Claude Chabrol a souvent dissimulé la profondeur de ses films derrière un détachement, une ironie pour se présenter simplement comme un « faiseur », un artisan. Pourtant, à ce bon vivant, le noir lui sied comme un gant de boxe à un boxeur.
Ran Blake, pianiste et spécialiste des films dits « noirs » en français et de série B, en redonne comme le substantiel suc via la musique qu’il a composée pour la plus grande partie des pièces qu’il présente dans cet album Impulse sobrement intitulé « Chabrol Noir ». Ces 17 compositions peuvent s’entendre comme une suite. Elle commence par « Cemetery », pour bien marquer l’ambiance et se termine bizarrement par un thème de Michel Legrand extrait des « Parapluies de Cherbourg », « Watch what happens », qu’est-il arrivé ? Est une bonne question de fin. On se le demande encore. Façon de justifier d’entendre cette musique une nouvelle fois pour essayer d’en épuiser la beauté et l’angoisse.

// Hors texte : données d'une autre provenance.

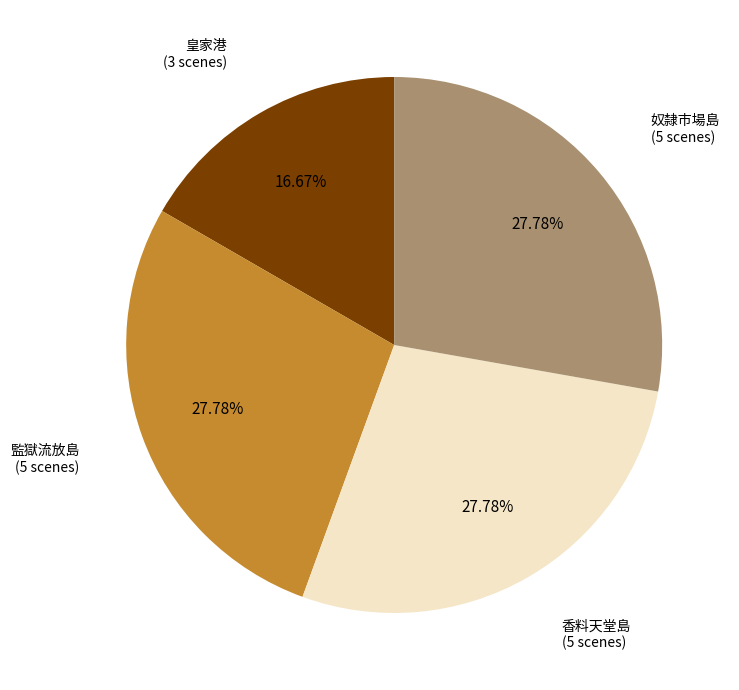

Does any single category account for the majority?

No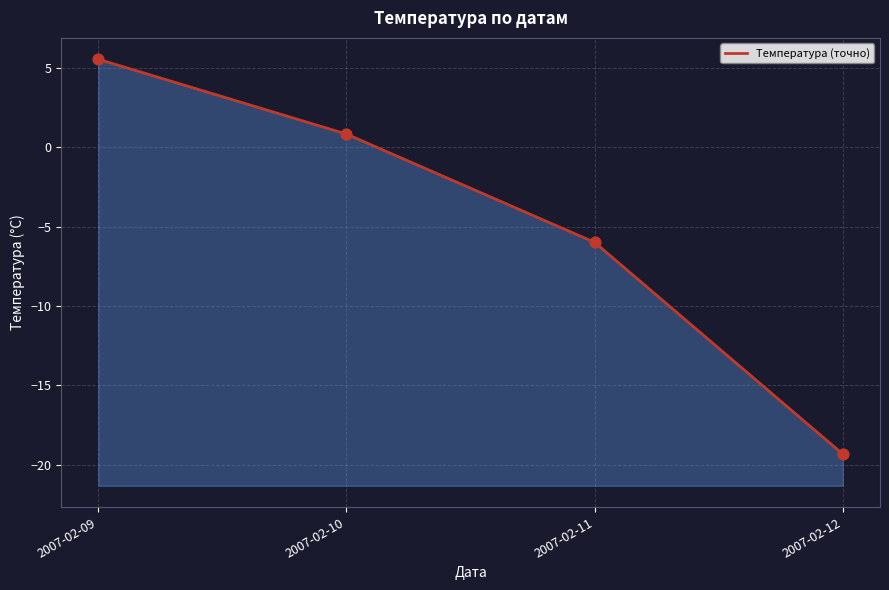

Between 2007-02-11 and 2007-02-09, which is larger?

2007-02-09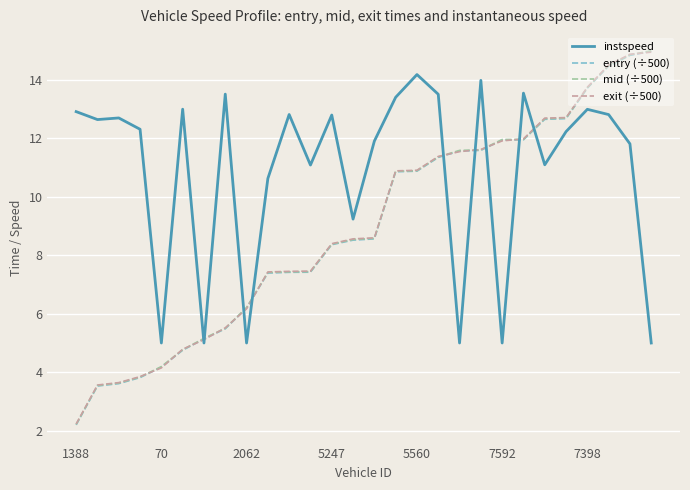

Which series has the largest total across all categories?

instspeed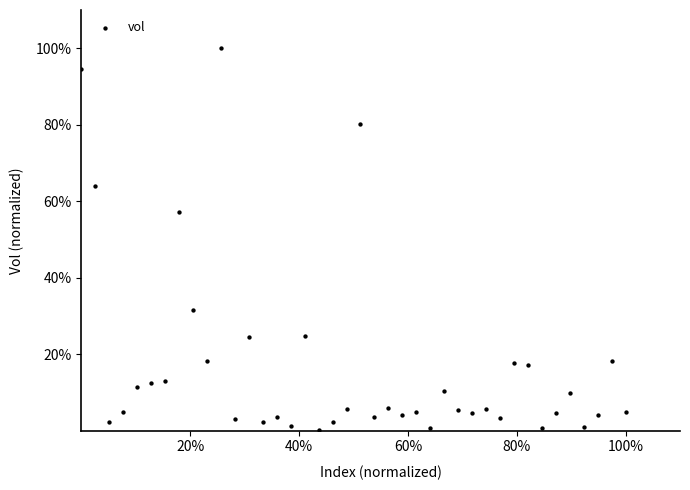

What Y value in the scatter plot is closest to 50?

57.1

Il est en compagnie, pour certains thèmes, du saxophoniste Ricky Ford avec qui il a déjà enregistré, un de ses possibles élèves et de Dominique Eadé, vocaliste étrange bien dans l’univers du pianiste pour rendre encore plus mystérieux cette référence à la « Rupture » intitulé « I’am going to see my son ».
Il arrive, en écoutant certaines des compositions, de voir évoluer cette créature venue d’on ne sait quels cieux, remplir l’écran des jours noirs de Chabrol, Isabelle Huppert et d’autre Jean Yanne dans « Le boucher » ou d’autres encore. Un vrai festival.
L’art de Ran Blake est fait de ces évocations jouant sur la pédale du piano pour appeler à la rescousse les harmoniques qui flottent et s’évaporent tout en laissant transpirer quelque chose qui pourrait s’apparenter à une image aussi vite disparue que parue. Du grand art.
Nicolas Béniès .
« Chabrol noir », Ran Blake, Impulse/Universal.